In February 2012, the Massachusetts Appeals Court ruled that a child born of a same-sex marriage is the legitimate child of both people – meaning that both spouses are the legal parents of a child born during the marriage without the need for the “non-biological” parent to adopt the child. In the case of Gabriella Della Corte v. Angelica Ramirez, Ms. Della Corte was artificially inseminated with the sperm of an anonymous donor approximately two months before Ms. Della Corte and Ms. Ramirez were married in Massachusetts. The child was born after the date of the marriage. When the marriage soured, Ms. Della Corte took the position that Ms. Ramirez was not a parent to the child, and thus could not be given custody or parenting rights, given that she had no biological connection and had not adopted the child during the marriage. The Appeals Court disagreed.
Pursuant to Massachusetts General Laws c. 46, § 4B, “Any child born to a married woman as a result of artificial insemination with the consent of her husband, shall be considered the legitimate child of the mother and such husband.” The Appeals Court held that “husband” does not solely mean a male marriage partner, but rather the statute applies to similarly situated same-sex couples. The Court went on to say that under the statute, there was no requirement that the parties be married at the time of conception, as the statute plainly states “[a]ny child born,” not “any child conceived.” The Court therefore concluded that Ms. Ramirez was, in fact, the child’s parent because the child was born during the marriage. The Appeals Court held that, “when there is a marriage between same-sex couples, the need for that second-parent adoption to, at the very least, confer legal parentage on the nonbiological parent is eliminated when the child is born of the marriage.”
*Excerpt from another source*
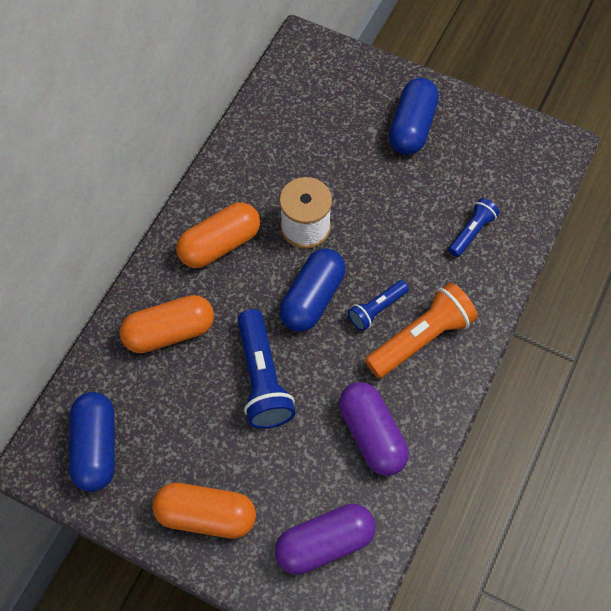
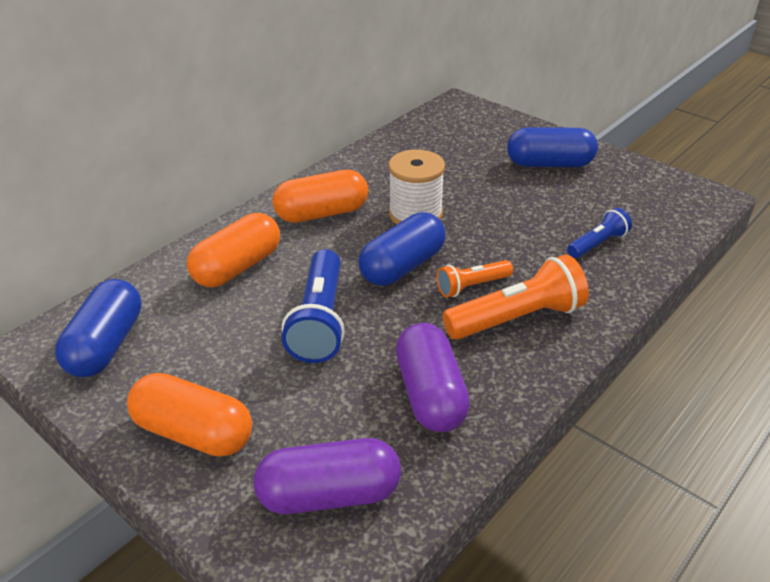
camera: 15 degrees right, 25 degrees down
(169, 332) = (238, 267): orange capsule -> orange capsule turned 45 degrees counterclockwise
(376, 309) = (471, 286): blue flashlight -> orange flashlight
(412, 127) = (549, 164): blue capsule -> blue capsule turned 60 degrees clockwise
This holding should be considered carefully for what it provides and not read over-broadly. It has been practice in Massachusetts since 2004 (when same-sex marriage was legalized) that when a child is born to one of the parties in a same-sex marriage, the spouse is listed as the second-parent on the child’s birth certificate. Despite each parent being listed on the birth certificate, attorneys advise these couples to proceed with a second parent adoption. Why? The reason is that states that do not recognize a same-sex marriage as legal may very well also not recognize parentage that flows solely out of the marital status. In the mobile society in which we live, a same-sex couple is well advised to cover all of the bases by proceeding with the second parent adoption. The holding in Della Corte v. Ramirez, while important for making clear the status of children born during same-sex marriages and the rights of both parents, does not protect the non-biological parent from what may happen outside of Massachusetts. Until all of the states recognize same-sex marriages, second-parent adoptions remain advisable.